Inspiring, connecting and educating through the agricultural greenscape

The climate crisis is becoming a pressing issue all over the world impacting everyone on a global scale. Among these impacts generated by the climate crisis is the ever so pressing food crisis, specifically brewing in South Africa. Already as it stands food security in South Africa is an issue with the large unemployment rate, in which it specifically hits lower income communities and areas far more than most.

The site chosen is located in Honeydew, South Africa. It finds itself in the ‘in-between’ or ‘the void’ as I have defined, as it is simply unable to identify itself within a specific typology. The site itself stands neglected, unused and undermaintained. The deeply complex and vast community that surrounds the site provides it with an essence of disposition. A site which resembles the idea of heterotopia, non-place and placeless.

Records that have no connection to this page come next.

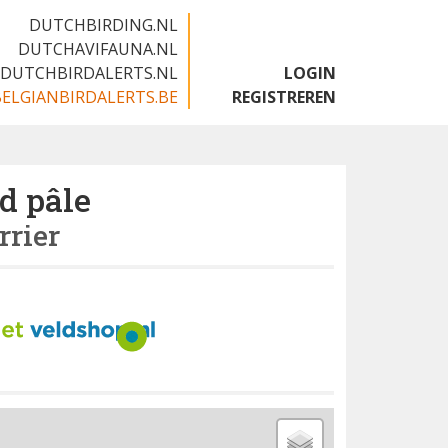
DUTCHBIRDING.NL
DUTCHAVIFAUNA.NL
DUTCHBIRDALERTS.NL
LOGIN
BELGIANBIRDALERTS.BE
REGISTREREN
d pâle
rrier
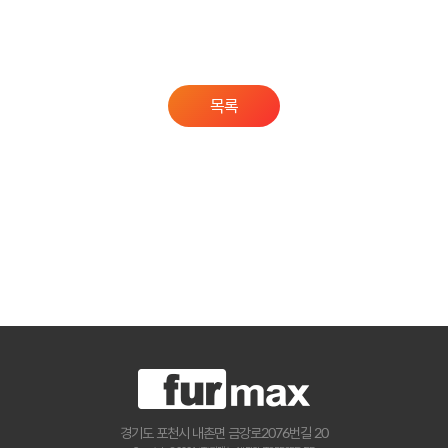
목록
경기도 포천시 내촌면 금강로2076번길 20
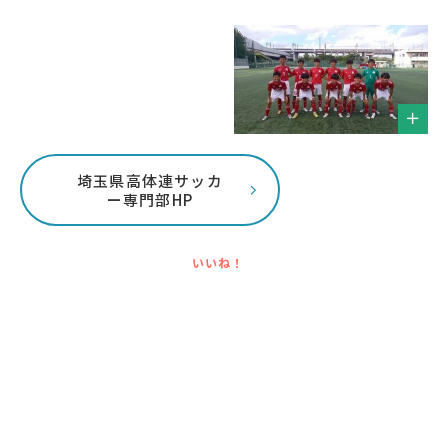
埼玉県高体連サッカ
ー専門部HP
いいね！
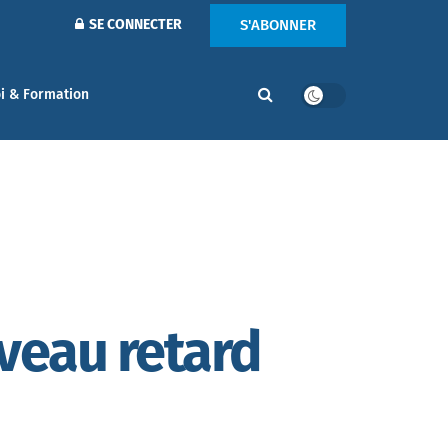
S'ABONNER
SE CONNECTER
i & Formation
veau retard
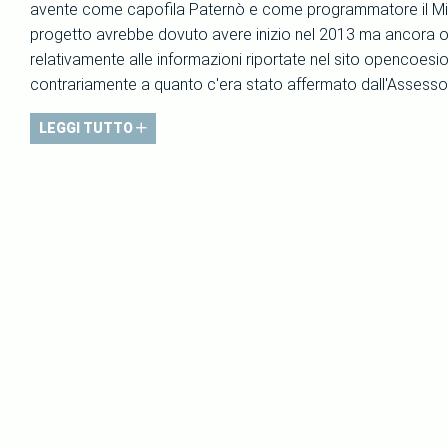
avente come capofila Paternò e come programmatore il Minis
progetto avrebbe dovuto avere inizio nel 2013 ma ancora oggi
relativamente alle informazioni riportate nel sito opencoesion
contrariamente a quanto c'era stato affermato dall'Assessore
LEGGI TUTTO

In response to the placelessness of the site and the climate and food crisis as a whole, the project aims to deal with a sustainable reactivation of the neglected site as a potential magnetic hub of connecting surrounding communities together through agriculture. With few employment opportunities, agriculture itself is an incredibly common method for not only growing one’s own produce but also selling it. South Africans are known for creating employment opportunities through their own entrepreneurial strategies, so to encourage a space that provides education, retail opportunities and community involvement would allow those to have the resources to follow through with these strategies. The project specifically aims to connect with its direct community members from the retirement village and the RDP village with the hopes of creating a space that could be utilized and beatifical for both. At the same time, it also has the opportunity to aid in terms of the food crisis and education issues in South Africa, the project intentionally works towards positively impacting the global climate crisis and the design considers not only education and agriculture but also the various ways in which a building can be good to the environment and give back.

The project strives to create a sense of place within the ‘placeless’.